● **Task objective**: Look through the records, and whenever a line includes the word "pixel", copy it.

Saved entries:
▬▬▬

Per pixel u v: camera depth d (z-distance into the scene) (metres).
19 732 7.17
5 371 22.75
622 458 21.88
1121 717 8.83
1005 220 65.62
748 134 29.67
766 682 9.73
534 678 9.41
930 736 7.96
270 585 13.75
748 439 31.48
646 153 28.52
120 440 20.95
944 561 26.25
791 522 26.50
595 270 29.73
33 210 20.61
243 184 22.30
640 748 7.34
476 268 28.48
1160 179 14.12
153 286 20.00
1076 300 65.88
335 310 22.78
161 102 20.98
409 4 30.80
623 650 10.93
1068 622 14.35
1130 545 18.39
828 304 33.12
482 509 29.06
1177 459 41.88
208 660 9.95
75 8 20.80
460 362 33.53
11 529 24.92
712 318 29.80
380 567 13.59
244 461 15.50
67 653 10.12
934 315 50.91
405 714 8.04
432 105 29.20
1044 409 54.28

▬▬▬

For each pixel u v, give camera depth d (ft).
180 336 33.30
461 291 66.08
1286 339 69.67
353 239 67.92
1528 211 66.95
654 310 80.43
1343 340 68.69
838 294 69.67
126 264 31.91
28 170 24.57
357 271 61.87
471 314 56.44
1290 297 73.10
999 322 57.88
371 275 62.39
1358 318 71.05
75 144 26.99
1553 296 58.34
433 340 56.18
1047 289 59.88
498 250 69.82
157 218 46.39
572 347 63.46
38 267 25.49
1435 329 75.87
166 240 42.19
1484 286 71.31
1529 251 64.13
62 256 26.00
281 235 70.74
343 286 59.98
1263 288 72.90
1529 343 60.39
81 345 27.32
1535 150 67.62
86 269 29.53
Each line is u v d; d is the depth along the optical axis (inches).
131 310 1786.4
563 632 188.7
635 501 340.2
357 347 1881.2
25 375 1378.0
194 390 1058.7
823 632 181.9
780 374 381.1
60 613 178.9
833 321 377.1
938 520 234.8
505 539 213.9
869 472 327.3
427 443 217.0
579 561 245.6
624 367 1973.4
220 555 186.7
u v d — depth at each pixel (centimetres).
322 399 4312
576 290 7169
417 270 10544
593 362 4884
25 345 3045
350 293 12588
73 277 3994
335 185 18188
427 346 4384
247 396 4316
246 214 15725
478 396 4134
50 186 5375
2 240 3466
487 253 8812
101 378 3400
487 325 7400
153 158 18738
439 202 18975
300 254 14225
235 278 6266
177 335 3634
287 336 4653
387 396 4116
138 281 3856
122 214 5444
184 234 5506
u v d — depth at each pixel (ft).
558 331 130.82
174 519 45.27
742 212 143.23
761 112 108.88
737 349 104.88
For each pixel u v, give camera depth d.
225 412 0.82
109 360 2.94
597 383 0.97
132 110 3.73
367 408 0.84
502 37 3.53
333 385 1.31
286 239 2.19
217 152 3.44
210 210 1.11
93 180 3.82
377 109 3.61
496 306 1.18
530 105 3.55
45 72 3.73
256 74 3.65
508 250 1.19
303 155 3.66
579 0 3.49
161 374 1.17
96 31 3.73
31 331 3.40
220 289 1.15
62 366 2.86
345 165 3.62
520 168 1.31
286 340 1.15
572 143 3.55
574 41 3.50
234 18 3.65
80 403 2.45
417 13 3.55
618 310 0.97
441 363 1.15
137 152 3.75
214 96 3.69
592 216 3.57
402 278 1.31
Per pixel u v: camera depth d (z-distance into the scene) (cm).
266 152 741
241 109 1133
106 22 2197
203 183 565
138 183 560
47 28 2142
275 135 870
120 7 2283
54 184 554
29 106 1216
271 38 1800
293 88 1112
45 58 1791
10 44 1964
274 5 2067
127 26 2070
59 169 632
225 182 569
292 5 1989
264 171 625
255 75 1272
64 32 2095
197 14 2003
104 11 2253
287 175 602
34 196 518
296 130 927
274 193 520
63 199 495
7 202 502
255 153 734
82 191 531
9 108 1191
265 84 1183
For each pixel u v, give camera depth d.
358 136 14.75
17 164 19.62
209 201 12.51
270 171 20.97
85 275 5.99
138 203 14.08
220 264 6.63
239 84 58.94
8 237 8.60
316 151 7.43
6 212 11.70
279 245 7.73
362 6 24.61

▬▬▬

● **Response to the task**:
Per pixel u v: camera depth d (z-distance into the scene) (metres).
For each pixel u v, give camera depth d (ft).
u v d — depth at each pixel (centimetres).
u v d — depth at each pixel (ft).
For each pixel u v, give camera depth d.
Per pixel u v: camera depth d (z-distance into the scene) (cm).
For each pixel u v, give camera depth d.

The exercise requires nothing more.